# Exercise prompt
Pull every line of the entries that has the word "shift".

Dataset extract Block Start

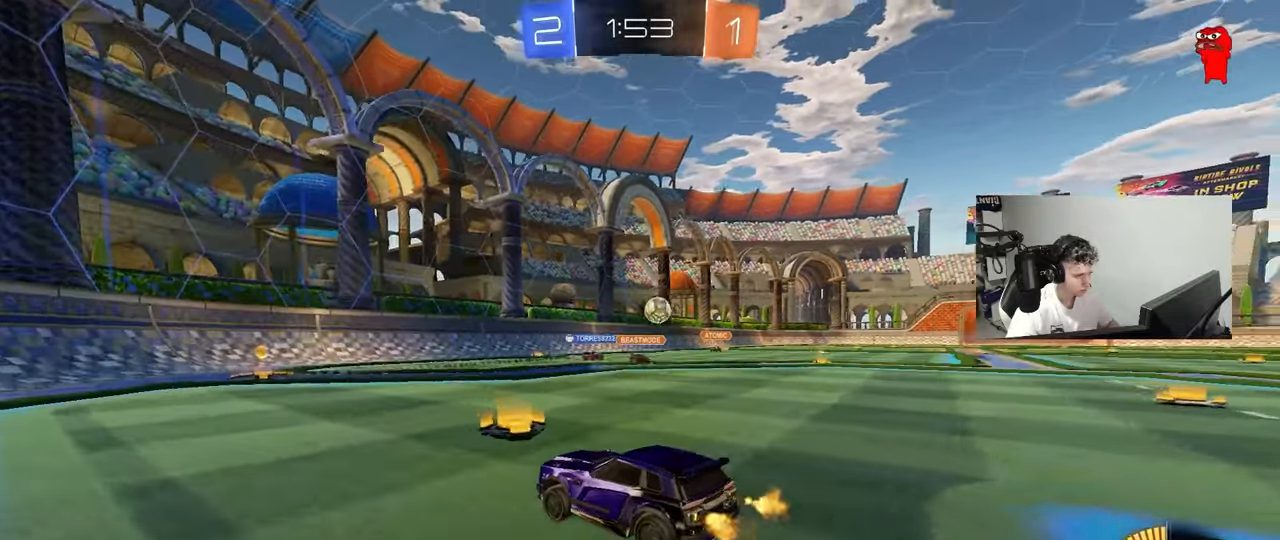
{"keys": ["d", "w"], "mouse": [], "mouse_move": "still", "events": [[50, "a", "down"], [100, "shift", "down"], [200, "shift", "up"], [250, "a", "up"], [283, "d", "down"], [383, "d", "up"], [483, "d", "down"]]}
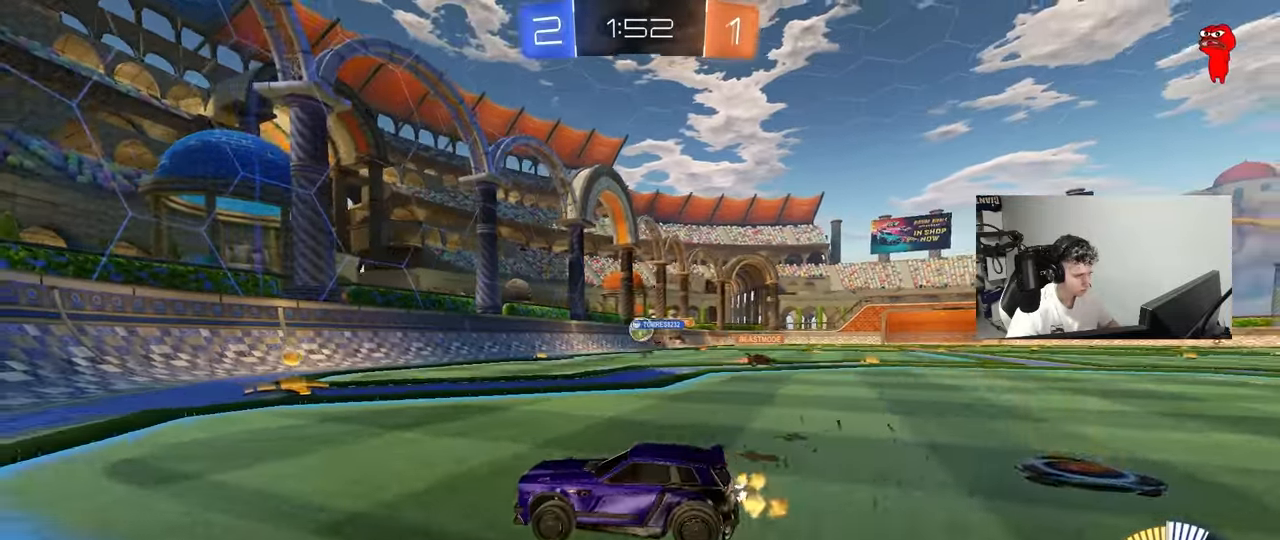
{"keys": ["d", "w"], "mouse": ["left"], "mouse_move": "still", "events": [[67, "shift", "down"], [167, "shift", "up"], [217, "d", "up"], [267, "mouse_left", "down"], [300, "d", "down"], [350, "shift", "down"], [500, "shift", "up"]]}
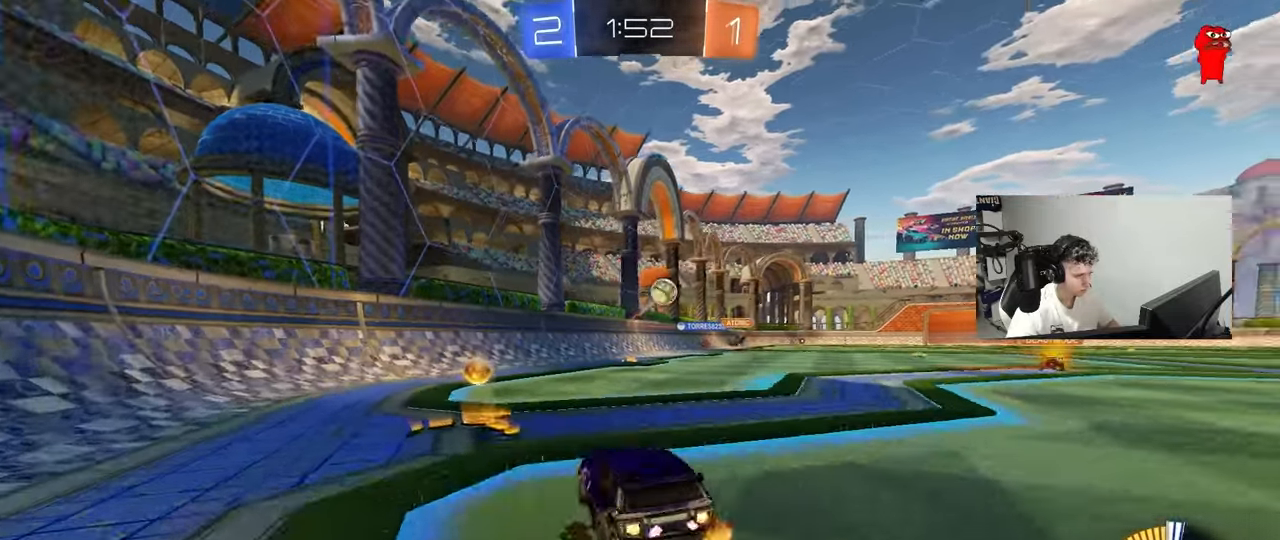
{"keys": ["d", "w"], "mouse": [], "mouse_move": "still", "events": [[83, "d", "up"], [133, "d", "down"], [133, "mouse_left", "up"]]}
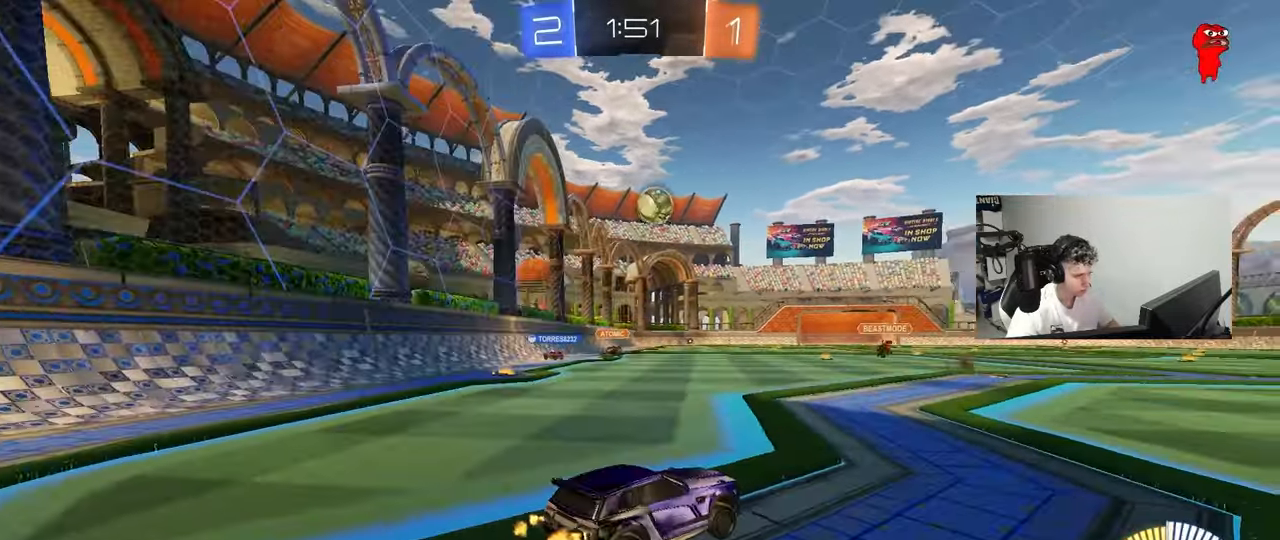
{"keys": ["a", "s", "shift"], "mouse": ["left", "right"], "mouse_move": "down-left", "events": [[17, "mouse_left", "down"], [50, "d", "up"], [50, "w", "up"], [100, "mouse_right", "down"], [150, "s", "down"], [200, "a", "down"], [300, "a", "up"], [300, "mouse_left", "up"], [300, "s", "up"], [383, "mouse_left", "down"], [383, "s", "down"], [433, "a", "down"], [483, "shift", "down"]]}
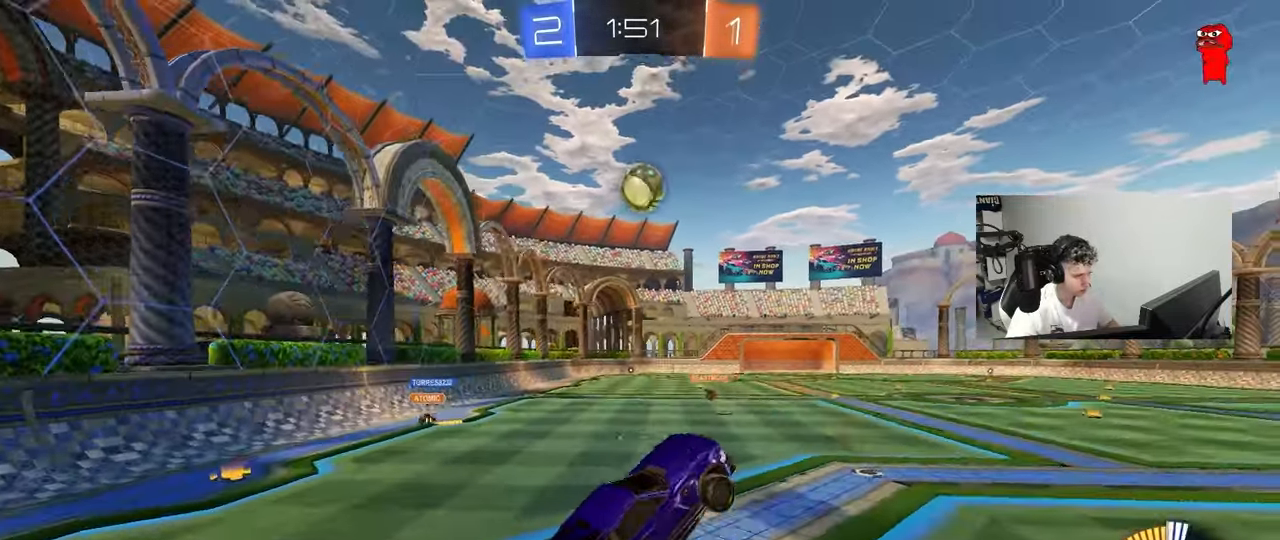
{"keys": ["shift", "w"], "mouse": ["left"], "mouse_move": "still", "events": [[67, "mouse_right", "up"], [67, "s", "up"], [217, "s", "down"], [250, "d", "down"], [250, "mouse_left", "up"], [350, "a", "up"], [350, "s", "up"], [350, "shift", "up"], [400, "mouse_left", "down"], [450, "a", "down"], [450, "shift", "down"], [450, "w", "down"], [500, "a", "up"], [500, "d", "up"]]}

Dataset extract Block End

# Answer for this exercise
{"keys": ["d", "w"], "mouse": [], "mouse_move": "still", "events": [[50, "a", "down"], [100, "shift", "down"], [200, "shift", "up"], [250, "a", "up"], [283, "d", "down"], [383, "d", "up"], [483, "d", "down"]]}
{"keys": ["d", "w"], "mouse": ["left"], "mouse_move": "still", "events": [[67, "shift", "down"], [167, "shift", "up"], [217, "d", "up"], [267, "mouse_left", "down"], [300, "d", "down"], [350, "shift", "down"], [500, "shift", "up"]]}
{"keys": ["a", "s", "shift"], "mouse": ["left", "right"], "mouse_move": "down-left", "events": [[17, "mouse_left", "down"], [50, "d", "up"], [50, "w", "up"], [100, "mouse_right", "down"], [150, "s", "down"], [200, "a", "down"], [300, "a", "up"], [300, "mouse_left", "up"], [300, "s", "up"], [383, "mouse_left", "down"], [383, "s", "down"], [433, "a", "down"], [483, "shift", "down"]]}
{"keys": ["shift", "w"], "mouse": ["left"], "mouse_move": "still", "events": [[67, "mouse_right", "up"], [67, "s", "up"], [217, "s", "down"], [250, "d", "down"], [250, "mouse_left", "up"], [350, "a", "up"], [350, "s", "up"], [350, "shift", "up"], [400, "mouse_left", "down"], [450, "a", "down"], [450, "shift", "down"], [450, "w", "down"], [500, "a", "up"], [500, "d", "up"]]}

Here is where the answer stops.